Memoirs and stories collected in American Indian Stories (1921) were first published in Atlantic Monthly and Harper’s Monthly between 1900 and 1902. Biographical Information:
IMPRESSIONS OF AN INDIAN CHILDHOOD THE SCHOOL DAYS OF AN INDIAN GIRL AN INDIAN TEACHER AMONG INDIANS THE WIDESPREAD ENIGMA CONCERNING BLUE-STAR WOMAN
Native American boarding schools Photos of students at Carlisle Indian Industrial School (left: pupils at Carlisle School, c. 1900; right: "Chiricahua Apaches Four Months After Arriving at Carlisle" [undated]). Zitkala-Sa's description of White's Manual Labor Institute shows her sharing the experience of Native American boarding schools, many of which were founded in the late 19th and early 20th centuries in the United States and Canada. These schools worked to separate students from traditional influences and to inculcate European-American cultural standards. Later investigations found that the staffs in a number of these schools psychologically, physically, and sexually abused the students. Most of these schools began closing after the 1970s, as the movement for Indian rights and self-determination led to development of more public community colleges and tribally-controlled colleges at or near reservations.

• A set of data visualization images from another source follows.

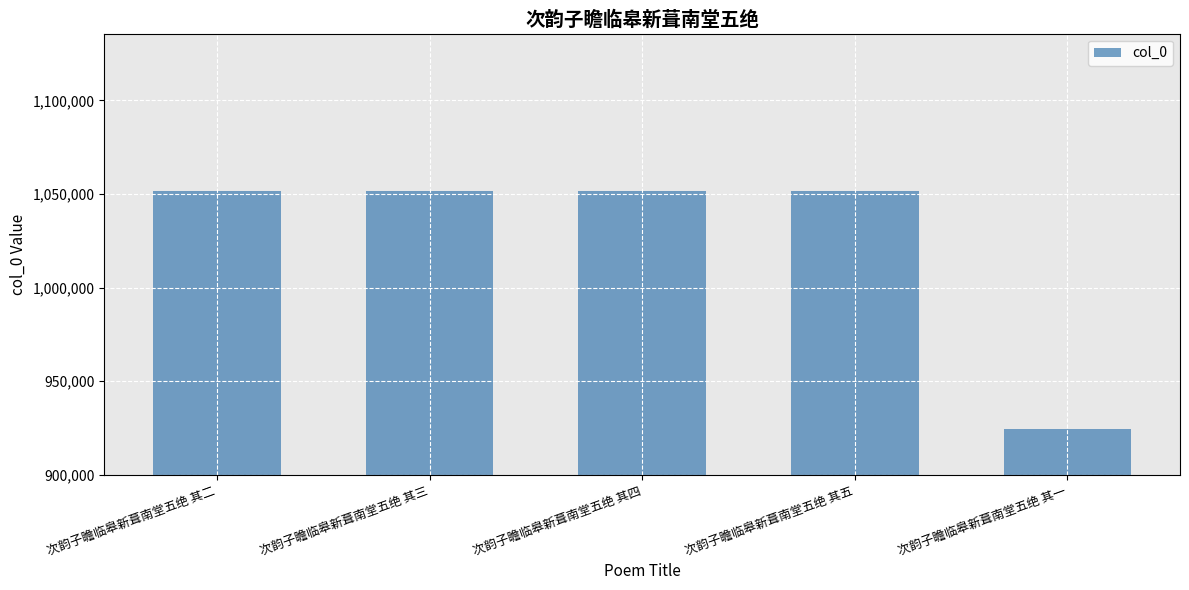

What is the average value?

1026126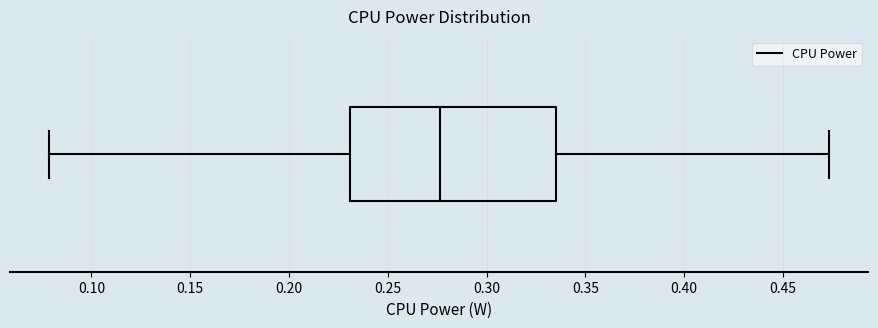

Read this box plot against the x-axis: the position of the median line, the range covered by the box, and the ends of both whiskers. The values are not printed on the chart, so give them approximately, as read against the axis.

median 0.275, box 0.230 to 0.335, whiskers 0.080 to 0.475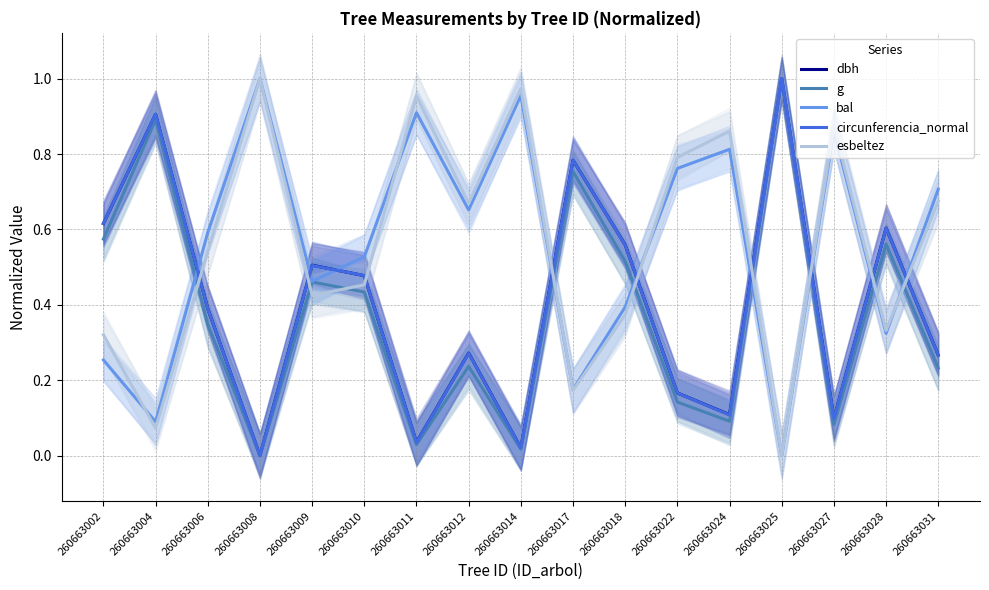

Is this an area chart (filled region under the line)?

No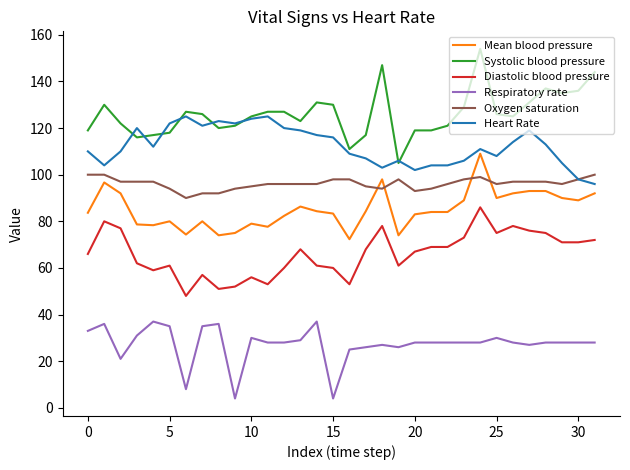

True or false: Diastolic blood pressure and Mean blood pressure intersect in this chart.

False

If tragedy shows humanity at its best and worst, with meaning rising from the struggle between right and wrong in each and all of us, the story of the Indian boarding schools epitomizes the tragedy of Native and European America. Many of the schools were founded by religious missionaries and white philanthropists distressed over the misery of American Indians and committed to improving their future, which they could imagine only in terms of assimilation. "Kill the Indian and save the man," said the founder of Carlisle Indian Industrial School. As a further irony, much early American Indian literature would not have been written if not for the education provided by missionaries and Indian schools. In the words of Yeats, "A terrible beauty is born." Across the United States the most famous of the Native American Boarding Schools was the Carlisle Indian Industrial School (1879-1918), whose football team won the national college championship in 1912 led by the coaching of Pop Warner and the athleticism of the Sac and Fox (Sauc) Indian Jim Thorpe (1888-1953), an All-American player who won Gold Medals for the Pentathlon and Decathlon in the 1912 Olympics.